Imagine winning a race without the thrill of crossing the finish line. No cheering crowds, no medals, not even a pat on the back from a good friend. Feels anticlimactic, doesn’t it?
Yet far too often, products motivate users towards the finish line and leave them hanging there.
Product experiences are often optimized to make it simpler, faster, and more delightful for users to find value. This is no easy feat, but sufficiently motivating users is just half of the battle. Building long-term engagement, and getting users to want to complete tasks again and again, also requires celebrating task success.
Celebrating a completed task signals to users that what they’ve just done matters—that the action you nudged them towards was indeed worth it. This sets the foundations for habitual product use.
Here are 5 great examples of products motivating users towards meaningful actions and then celebrating users’ success.
Google Helps Users Get Things Done
Google is a leader at creating beautiful and effective user experiences. Their products often excel at motivating and celebrating users around task success, which is one of the core metrics they use to improve user experience.
Email can be both a productivity booster and a productivity killer.
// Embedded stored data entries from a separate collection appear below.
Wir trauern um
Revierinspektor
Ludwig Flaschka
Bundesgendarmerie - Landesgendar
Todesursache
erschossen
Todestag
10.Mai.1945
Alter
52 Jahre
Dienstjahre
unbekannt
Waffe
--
To ensure that email stays helpful, Inbox by Gmail makes it extremely easy for users to go through their emails at a faster speed.
While the functionality of mass-selecting emails isn’t new, Inbox reduces the amount of clicks to perform the same task and presents a cleaner, more pleasing interface.
And instead of marking emails as “read,” Inbox users mark emails as “done.” How much more productive do you feel have “done” something over having “read” something?
Users who get all their emails “done” are rewarded with sunny skies. For many, achieving inbox zero is an intrinsically motivating tasks already, and the bright outlook adds further delight.
Canva Adds Creativity to the Routine
Motivating and rewarding users for desired behaviors isn’t limited to major UI changes. Properly motivating users to perform frequent and routine tasks can be just as powerful in creating a pleasant user experience.
Canva knows the importance of details in design. That’s why they don’t overlook small opportunities to motivate and celebrate users.
When new users sign up with a weak password, Canva simply tells them in a human, straight-forward voice and indicates the character requirement in-line.
After users fix their passwords, they are cheered on by playful and creative copy, that also takes security seriously.
While this may seem minor, users are constantly performing mundane tasks on their way to reaching an Aha! moment. Making these tasks more delightful with copy, illustration, and personality goes a long way in enforcing a positive brand image.
Lyft Encourages a Culture of Supporting Drivers
Two-sided marketplaces often get a bad rep for not being fair to service providers. Lyft tries to distinguish itself by being a good place to work and creating a strong sense of community.
Once users complete a ride on Lyft, the app opens up to screens to tip and rate the driver. While both are skippable, the screens are persistent and appear automatically a few times after a user takes a ride.
Users probably rate their drivers more often than they tip drivers, so Lyft could have put the rating screen first to solicit more ratings. But by drawing attention to tipping first, Lyft encourages users to support drivers.
If users do tip, they are then prompted to choose how much on a modal. As the user tips more, more balloons float up in the background. It’s a delightful design that makes users feel good about tipping and appropriately celebrates the driver for their work.
MailChimp Infuses Personality into Key Processes
Creating an email campaign can be a daunting process for new users, and MailChimp conveys empathy for users, without backing down from their brand's personality.
When users finish creating a email campaign, they see this fun modal window that shows key information about the campaign and sets up excitement for its launch.
After users hit the “send now” button, MailChimp continues to support users by giving them a high five. This screen not only confirms a very important user action, but does so in an awesome and distinctly MailChimp way.
Help Scout Cheers Users On Every Step of the Way
Oftentimes, completing a task doesn’t just have implications for the individual user. This is especially true in B2B products in which teams act based on what collectively has, or has not, been accomplished yet.
Knowing that different organizations have different customer support guidelines, Help Scout makes it easy for users to set up their own workflows and alerts. This helps the whole team stay on top of support.
When individual users answer all of their support tickets, they see one of several celebratory messages.
The One-Two Punch: Motivate and Celebrate
All too often, products motivate without celebrating. This can leave the user wondering whether or not the effort they put into your product was worth it.
When designing motivation and celebration prompts, here are some things to consider:
- Which tasks are most worthy of motivation and celebration?
- How many times will users see these prompts? Can they be effective without being overbearing?
- Will an extra screen or alert add friction to the user experience? If so, is the value added from the extra dose of positivity worth it? If not, are there ways to minimize the friction with less intrusive UI patterns?
At the very minimum, acknowledging a completed task serves as a much-needed confirmation. Users like to know that their email has been sent, their flight booked, and their credit card processed. But more importantly, celebrating success creates a more fulfilling user experience and drives users deeper into the product.